For my UN friend it was a process of discovering that his role as a staff representative advocating for colleagues working conditions and better treatment rendered him dead meat. His career prospects died. Promotions never happened. Being gay didn’t help either, despite the UN’s supposed Zero-tolerance discrimination policy.
Another very experienced peer got tired of hitting the glass ceiling in a technical sector dominated by men. “I took more attacks from colleagues in the watsan sector than I ever have before or since. The bias against women is very deep.”
These and many other indignities—incompetent bosses, inconsistent application of rules, political power plays, the lack of evidence to back up hubristic claims, corporatization, even sexual offences and graft–are by no means unique to NGOs or the UN. Why then are so many senior aid professionals cynical, bitter and anxious to leave?
A big part of the answer lies in the gap between expectation and reality. Be they missionaries, mercenaries or misfits, aid workers choose the career because they have some sense of altruism.
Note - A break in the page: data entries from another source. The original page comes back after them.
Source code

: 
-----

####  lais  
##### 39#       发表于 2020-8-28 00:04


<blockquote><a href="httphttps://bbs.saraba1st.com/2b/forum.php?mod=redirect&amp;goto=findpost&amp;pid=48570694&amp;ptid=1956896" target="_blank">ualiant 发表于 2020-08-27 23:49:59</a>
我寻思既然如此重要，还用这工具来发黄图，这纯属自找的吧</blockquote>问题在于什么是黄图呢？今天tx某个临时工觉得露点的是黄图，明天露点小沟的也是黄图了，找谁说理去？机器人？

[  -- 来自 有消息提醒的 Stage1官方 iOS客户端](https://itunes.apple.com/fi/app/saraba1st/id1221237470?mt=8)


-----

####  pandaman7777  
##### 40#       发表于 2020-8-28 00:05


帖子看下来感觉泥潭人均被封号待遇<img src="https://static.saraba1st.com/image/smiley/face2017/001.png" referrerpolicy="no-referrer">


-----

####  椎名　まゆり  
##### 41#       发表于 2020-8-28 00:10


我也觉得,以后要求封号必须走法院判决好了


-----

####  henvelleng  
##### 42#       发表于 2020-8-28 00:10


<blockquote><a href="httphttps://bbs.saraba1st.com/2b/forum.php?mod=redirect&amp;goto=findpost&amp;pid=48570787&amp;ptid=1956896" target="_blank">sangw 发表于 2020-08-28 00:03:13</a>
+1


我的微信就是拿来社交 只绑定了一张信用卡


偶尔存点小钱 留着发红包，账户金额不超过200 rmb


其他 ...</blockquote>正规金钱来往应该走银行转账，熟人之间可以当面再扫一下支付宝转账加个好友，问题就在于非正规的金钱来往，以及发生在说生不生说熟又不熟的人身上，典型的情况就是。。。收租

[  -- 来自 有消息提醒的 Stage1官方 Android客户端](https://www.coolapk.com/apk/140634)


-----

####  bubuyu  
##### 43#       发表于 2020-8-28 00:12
Ultimately, we want our original idea that we are doing good to be confirmed by organizations that hold themselves to higher standards then the corporate world. After years of making excuses and overlooking yet another scandal, when the evidence of good results is still amorphous, duty of care for employees still a low priority, and predators are handled with a dismissive arrogance similar to the Catholic Church you ask yourself, ‘Are we really that different?’
In the end, it is that emotional let down that defeats so many of us.
My experience in Angola outraged me. But ultimately I handed in my resignation for a more mundane reason. I was fed up with our (the sector’s) refusal to learn lessons. After every disaster, every emergency, every development program the evaluations, reviews and audits make the same recommendations: hire more experienced people; be more accountable; invest more in national staff and so on.
For years the best analytical minds and most experienced operations people identify what needs to change. How things need to improve. Where the investments that will make the difference need to be made. The reports and reviews are distributed, sometimes discussed and haphazardly implemented. New CEOs are brought in. But little really changes. A year or two later we find ourselves sitting around a table agreeing deeply that ‘things must change’ this time.
After thirty years of service I decided I didn’t want to work in a system that isn’t serious about improving. There is no lack of smart people, no question about what needs to change and contrary to popular belief, no lack of funds. If my employer was not serious about these things I could no longer justify investing my time and energy into the charade.
The time to head to the exit had arrived.